• 175g margarine/soft butter
  • 225g caster sugar
  • 3 eggs beaten
  • 3 lemons
  • 3 tbsp whole milk
  • 175g self raising flour

Lemon drizzle is one of my favourite cakes to eat and make. A very good friend of mine doesn’t like lemon related sweet treats and I have to say, when I found out, she went down in my estimations slightly. I just don’t understand.

Lemon drizzle seems to be divided into two camps; those with a crunchy topping and those without. I prefer those without, the drizzle of my dreams is soft, tart and saturated in lemon sugar syrup without leaving crystals of sugar on the top. Here’s how I do it:

Ingredients:

175g margarine/soft butter

175g caster sugar

3 eggs beaten

zest of 3 lemons BUT NOT THE PITH!

3 tbsp whole milk

175g self raising flour

juice of 3 lemons

50g caster sugar

Grease and line a 20 x 20cm tin with greaseproof paper. I line like this. Use whatever size tin you have to hand, for a larger pan the bake time is usually less as the cake is less thick. For a smaller tin the bake time is usually longer.
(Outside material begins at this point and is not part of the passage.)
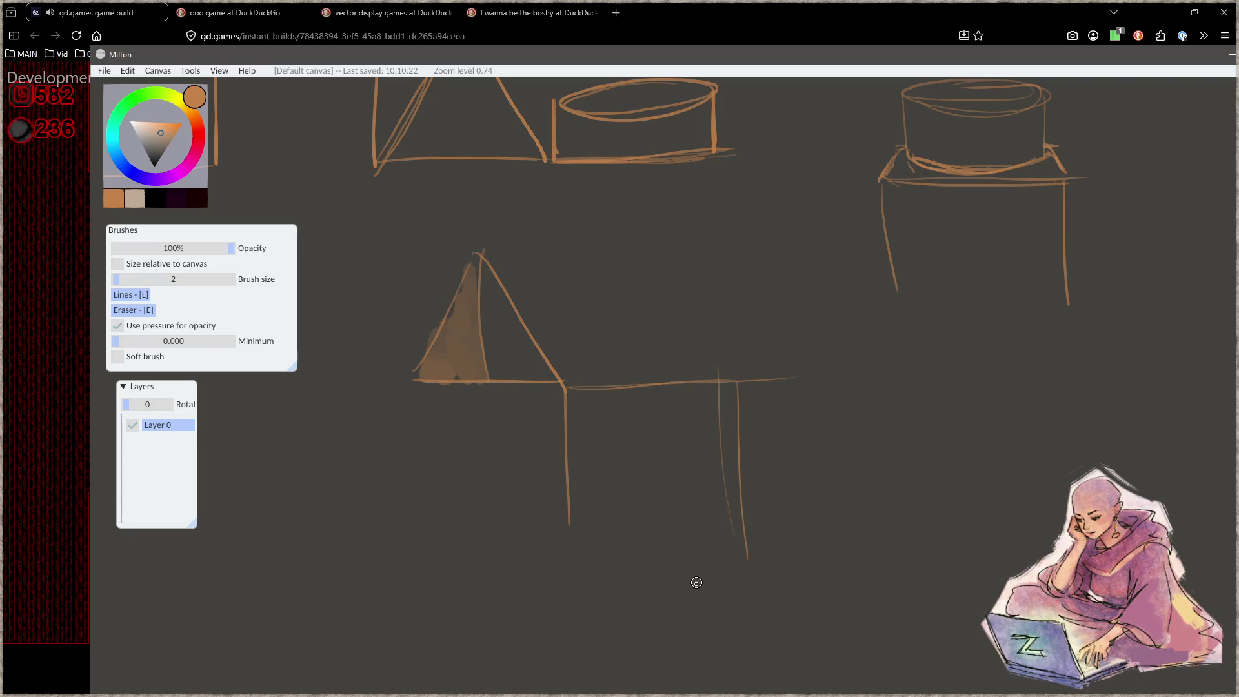
left_click(641, 332)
You’re looking for the edges of the cake to be pulling away from the sides and for a skewer to come out of the centre clean.

Preheat the oven to 170C. Check the rack is in the centre of the oven. Cream the margarine/butter with 175g caster sugar until really light and creamy. Takes about 4 minutes in a stand mixer. Add the beaten egg gradually, dribble by dribble. Then add the zest and the milk. Worry not if the mixture curdles. Fold in the flour with a metal spoon, pour into your tin, level with the back of a spoon and bake for 20 – 25 minutes until golden on the top and a skewer comes out clean from the middle.

Leave to cool slightly on a wire rack still in the tin and then make the sugar syrup by heating the juice of 3 lemons with 50g of caster sugar for about 2 minutes until the sugar dissolves and is just starting to bubble away. Poke lots of holes in your cake with a skewer and pour the syrup over the top, being careful not to let it all seep down the sides and drizzle the bottom of your cake only.

Then (now this is the important bit), lay out a large piece of foil, then on top of it a large piece of greaseproof paper – they need to be big enough to use as wrapping paper for your cake. Pick your drizzle cake up by the greaseproof paper it sits on in the tin and move to your wrapping paper. Then wrap your cake carefully, using the foil to fold the edges over. Leave the cake to cool like this. The heat of the cake and the lemon sugar syrup combine to create the most moist, zingy lemon sponge. Just the way I like it.